樓家在正廳為他們接風洗塵。
屋子裏爐火熊熊,溫暖如春,與外麵完全就是兩個世界。
二人被前來迎接的家丁引著入了座,很快便有丫鬟過來給兩人上了熱茶。
君初月眼尖,立刻看出來那茶就是上供來的特級芙蓉冰茶,杯子裏提前擱置了冰塊,熱水一衝,便有白霧騰騰升起,茶香混於其中更顯濃鬱,轉眼便在屋子裏彌漫開來。
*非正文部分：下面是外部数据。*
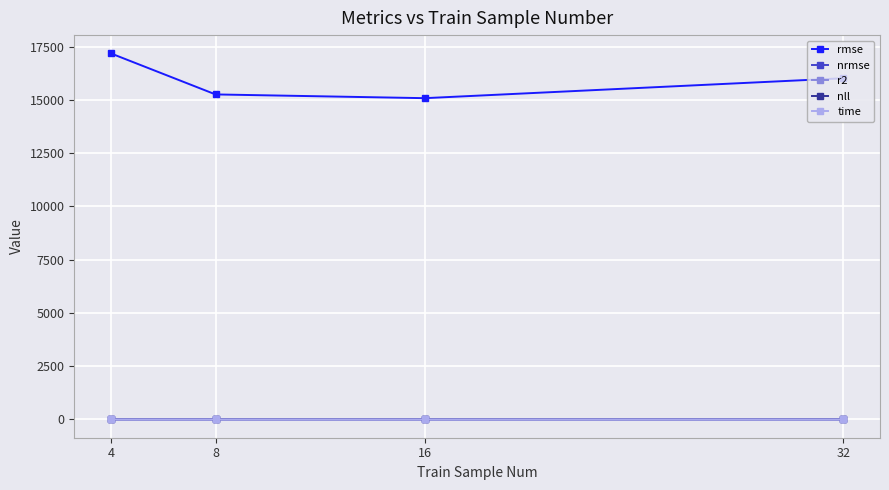

What is the maximum value for rmse?

17189.9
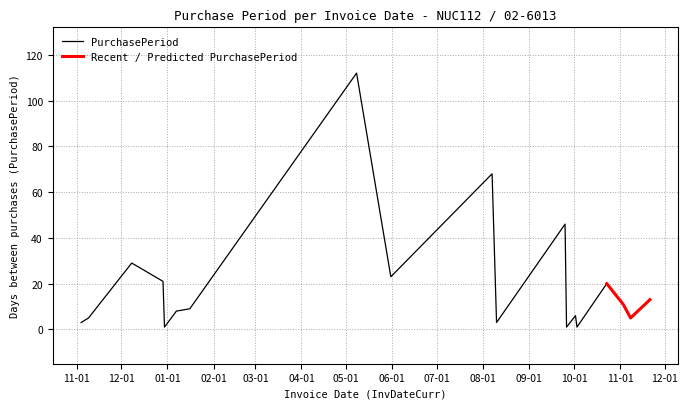

What is the minimum value shown in the chart?

1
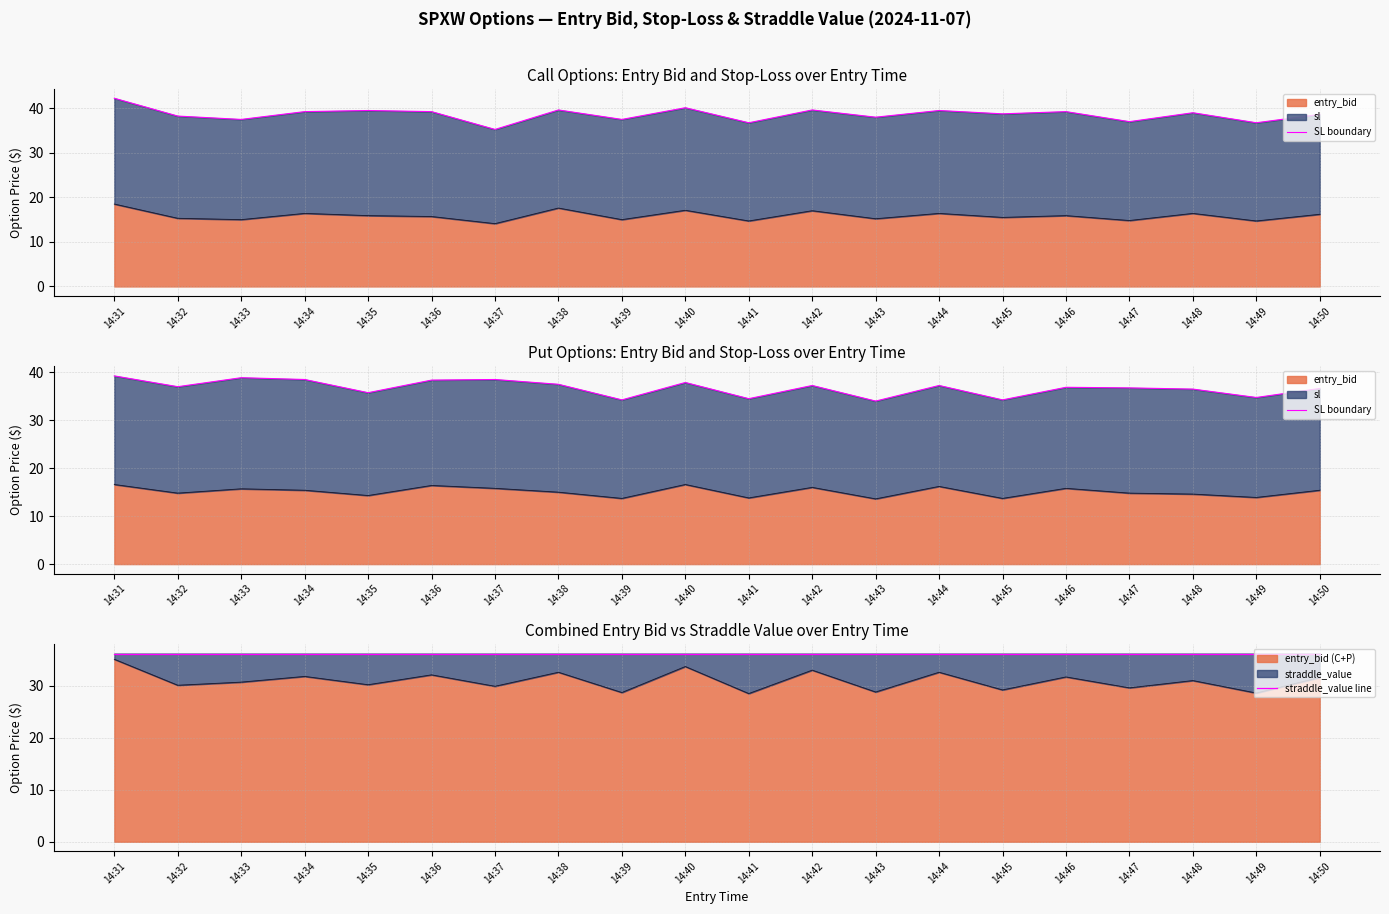

What is the value of the straddle_value line point at the 13th from the left?

36.2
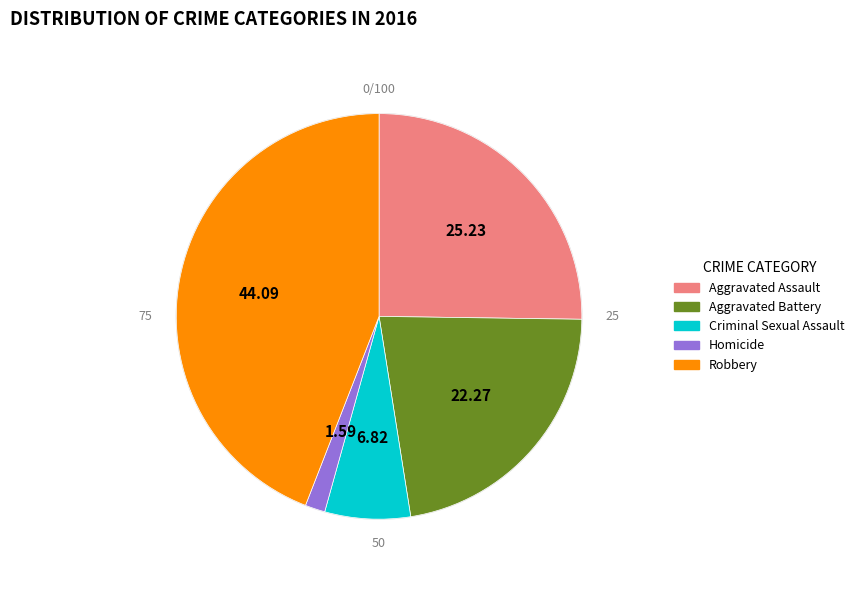

Combined, do Robbery and Aggravated Assault account for over 50%?

Yes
在旁作陪的是樓家少爺,也是樓家大小姐的兄長,名喚樓鳳城的,舉了杯子示意道:“兩位遠道而來,路途辛苦,樓某便先以茶代酒敬了兩位,稍作休息之後待家父過來,再設宴款待兩位。”
慕容封淵不置可否。
倒是君初月,拿起杯子笑道:“這杯子裏放了冰塊,再用熱水來衝的泡茶法子,我還是第一次見,這便是芙蓉冰茶麼?”
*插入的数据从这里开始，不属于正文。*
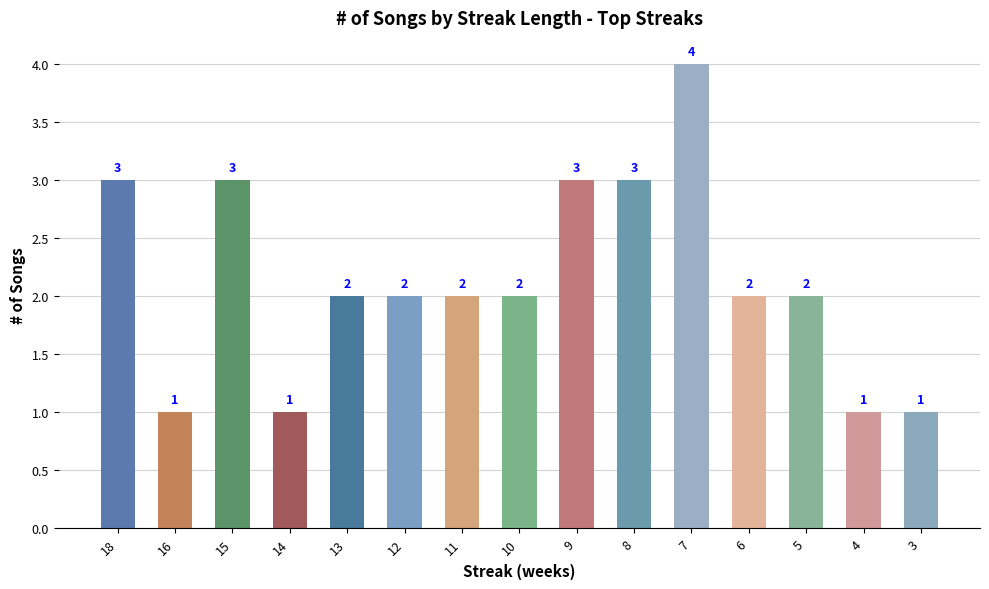

Is it true that the value at 12 is 1?

False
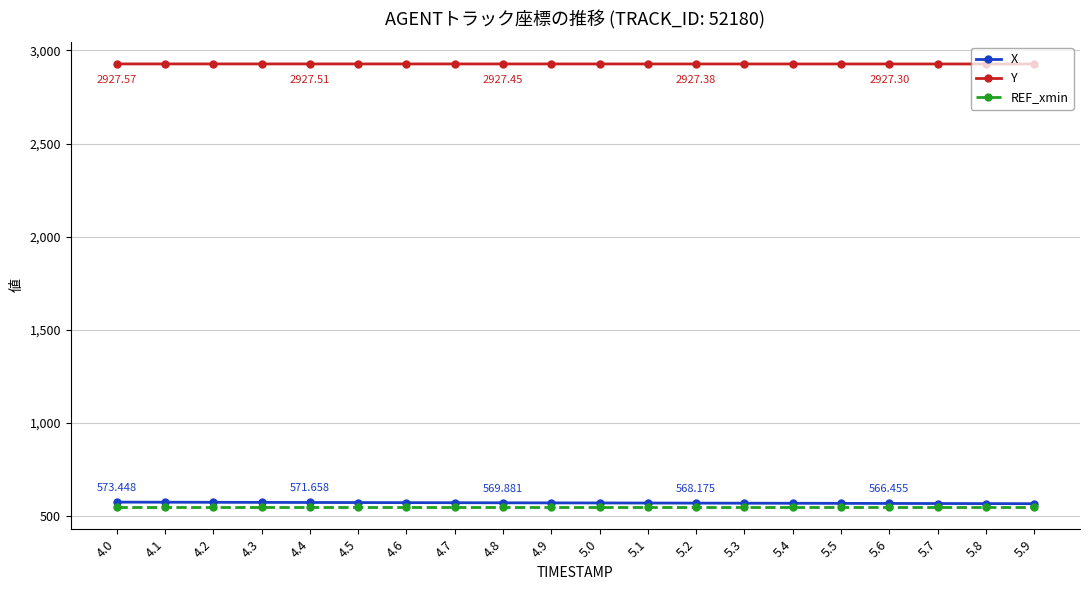

True or false: X and Y cross at least once.

False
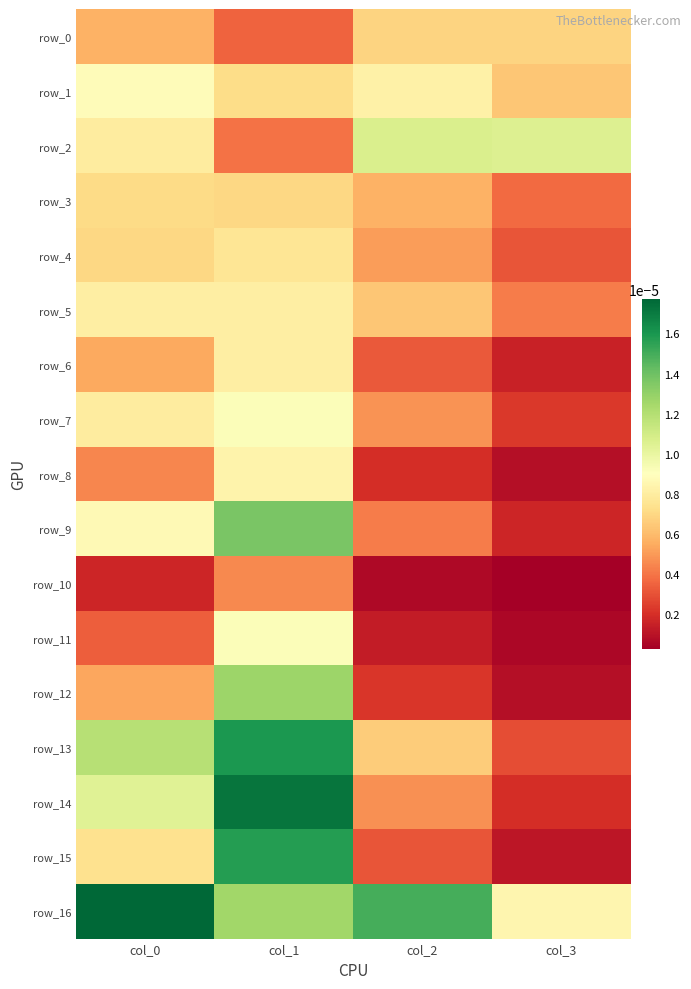

Is it true that row_2 equals 0.0 at col_1?

False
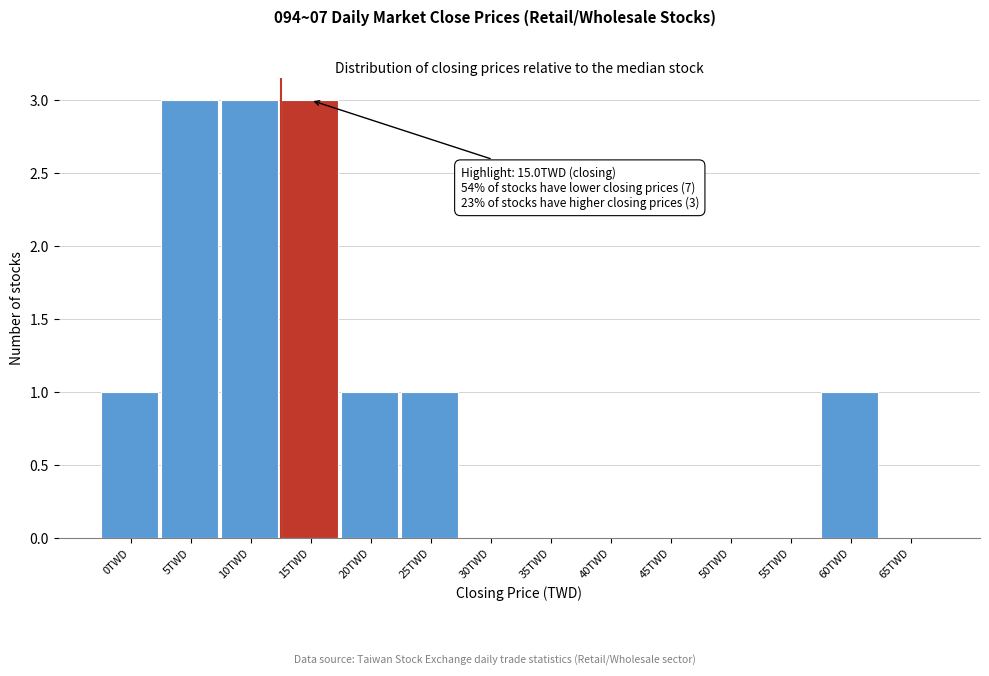

Reading right to left, list all the values displayed in this chart.

65TWD=0	60TWD=1	55TWD=0	50TWD=0	45TWD=0	40TWD=0	35TWD=0	30TWD=0	25TWD=1	20TWD=1	15TWD=3	10TWD=3	5TWD=3	0TWD=1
“正是。芙蓉冰茶裏冰之一字,就是這麼來的,姑娘非我塞北之人,不清楚也是自然。”樓鳳城微笑,“這裏常年天寒地凍,因此衍生出了很多與別處有悖的習俗,姑娘在這裏待久了,慢慢也就習慣了。”
待久了麼?!
君初月垂眸,長睫遮去了眼底一道暗光,邊將杯子湊近嘴邊,唇角不著痕跡地勾起涼薄的笑痕——
隻怕是,待不了多長時間啊……
這時候一陣腳步聲從門外傳來,由遠而近。
樓鳳城往外看了一眼,笑道:“是家父過來了。”
說著站起來,君初月亦轉頭朝門外看去,隻見一道身影正彎腰邁入門檻,顯然來人便是樓家的家主了,生的果然是膀闊腰圓,身高足足有九尺朝上,臉上一圈紅棕色虯髯,虎目圓睜,一看就是習武多年的練家子。
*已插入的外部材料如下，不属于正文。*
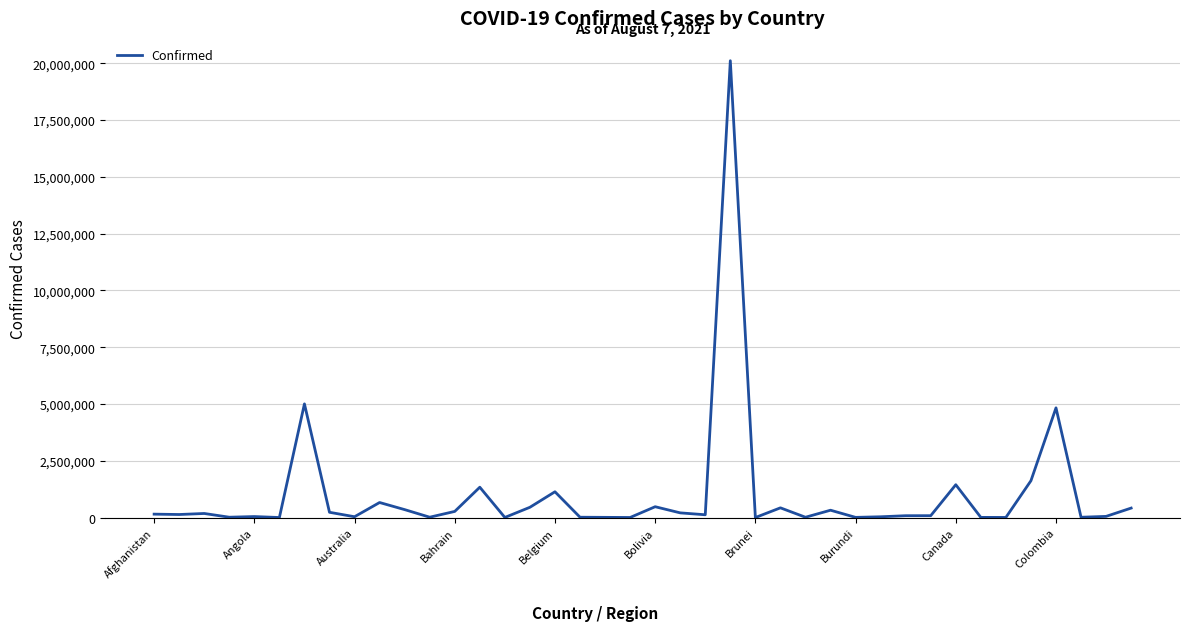

What is the maximum value shown in the chart?

20108746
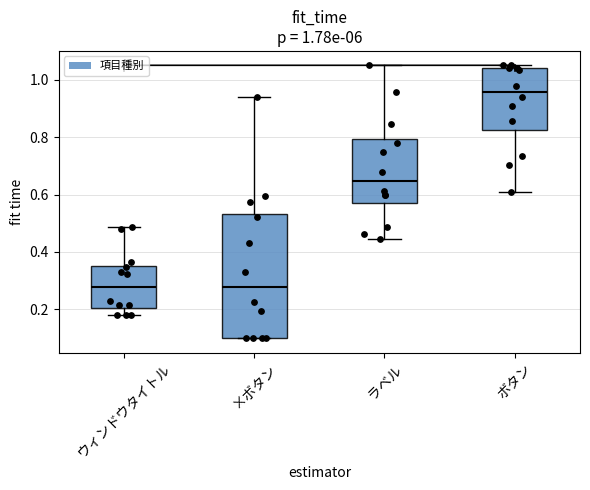

Which box is the tallest, from its lower edge to its upper edge?

×ボタン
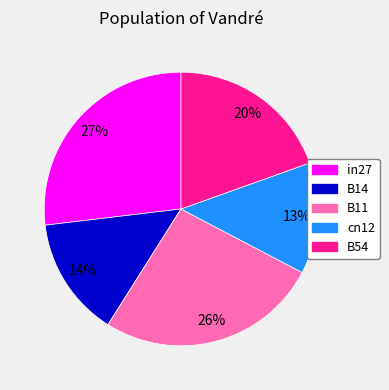

Is it true that B14 is 14% of the pie?

True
樓家家主單名一個崗字,已過知天命之年,正因為年紀大了,性情不如早年那般激進。
將外袍脫下來交給早已等候在旁的家丁,接著轉眼朝這邊看過來時,看到慕容封淵頭都未回也沒有生氣,依舊笑嗬嗬地走到主位上落座了,抖了抖袖子兩手搭上桌麵:“看來這位就是在荽城打擂的贏家了,果然是儀表堂堂、氣宇不凡啊,不知該怎麼稱呼?”
“慕容封淵。”男人淡淡開口,繼而為坐在他身旁的女子介紹道:“這是我的夫人。”
“呃。”
不管是樓崗還是樓鳳城,聞言臉色都微微有些不太好,但這也隻是一刹那的事情,轉瞬樓崗就哈哈大笑:“原來是尊夫人,慕容公子當真愛妻心切,怪我,忽略了慕容夫人,這事都怪老夫,哈哈,一會老夫先自罰三杯,兩位就別見怪了!”
君初月不慌不忙道:“樓家主言重了,我與夫君夫妻同心本是一體,樓家主問候了我家夫君,便等於是問候了我,又何來忽略一說呢?”
也不知是巧合還是刻意,兩人一前一後話裏話外都在宣示著所有權與歸屬權,若是樓家大小姐在這裏聽見,準得氣炸了不行。
“說的是、慕容夫人說的是!”
然而樓崗笑哈哈著,一點生氣的意思都沒有。
這個時候丫鬟已經開始上菜了,幾人麵前的酒杯也已斟滿,他便端起酒杯朝兩人示意道:“但不論如何,這杯酒老夫都必須先幹了。”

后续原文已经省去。